I wonder if every parent she calls must force words past a throat tight from trying not to cry.  It seems I am always crying on the phone to the Anderson folk.  Hell, I don’t think they’ve ever heard my normal voice.  Anyway, we spoke, and she was kind, and said she saw a lot of hope for Jonah.  She told me he had, just that day, approached a new student in class who was sitting on a beanbag.  Jonah sat right down next to him, smiled, and was calm.

This behavior specialist knew I needed her to tell me something good.  And she kept on knowing it.  The next day, she sent me this email:

Hi,

I just wanted to send you a quick note.

Jonah went swimming with his classroom peers today!  He sat the edge splashing and playing for about 10 minutes before he walked to the deep end and finally jumped/dove in!  He swam to the stairs, got out, dove in, again and again!

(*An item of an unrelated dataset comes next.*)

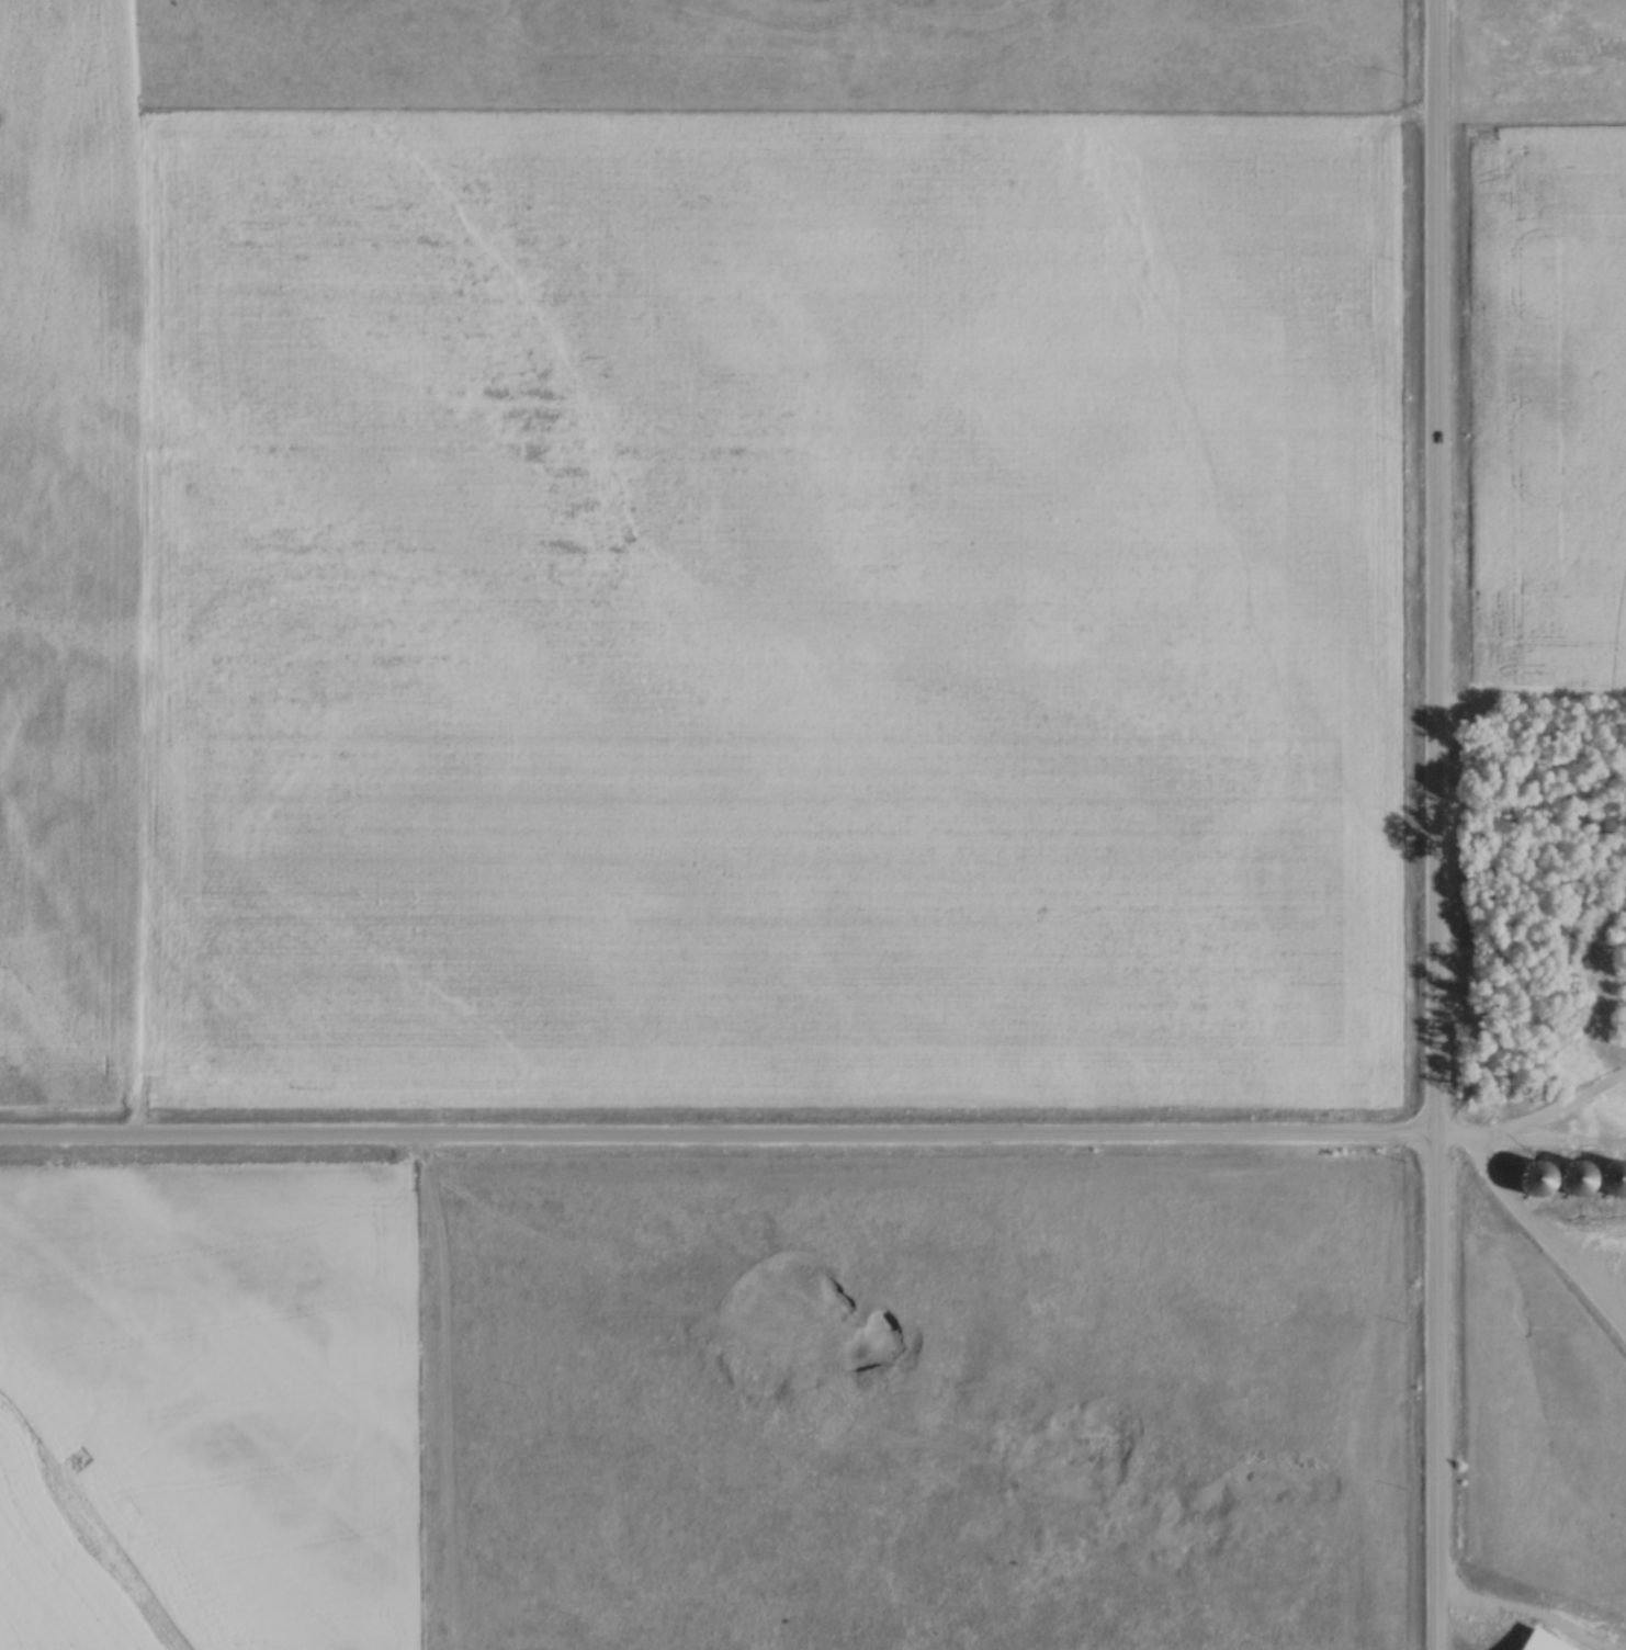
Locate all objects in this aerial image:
road: (1435, 825)
road: (1533, 1123)
road: (718, 1138)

He was laughing and enjoying himself!  Staff said the last few days at school have been really positive!

Best,

R

I felt the excitement of those exclamation marks.  Easily I pictured Jonah’s lithe form, diving effortlessly and gliding far under the surface of the water to pop up right at the ladder.  I sent R a thank you that could never hope to express how much the email meant to me.

Sometimes I feel envious of the people who get to witness Jonah’s joys firsthand.  I get so few glimpses of him that I over-record him when I see him and then watch the short videos over and over, as if to memorize his smiles and laughter.  It’s a strange thing to know that a whole group of other people have way, way, more interaction with my son than I do; a myriad of mundane activities are supervised and guided by his Anderson “family,”  for the past almost-five-years.  But all that time has trained my mind to accept this strange mother-not-mothering existence.

They’ve raised Boo’s dosage of Clozaril by a very little bit, and so maybe that’s the reason for his recent positive days.  For all I know, as I type this Jonah is mid-attack, biting and kicking and hitting.  But for now, today, I will read R’s email again and stay in that place and those moments, enjoying his time at the pool.  It’s a good place to stay; as transient and fleeting as it may be, it happened, and no one can force me to focus my gaze and thoughts elsewhere until I’m good and ready.  Even the email in my inbox (the one always from the same person, always to notify me of an incident of aggression) can sit there unopened for as long as I like.  I do not have to move on from Jonah’s swimming pool fun and nothing can make me move on from it.

Tomorrow I may be ready once again for the roller coaster.  Today I’m sitting on the bench and letting other people ride.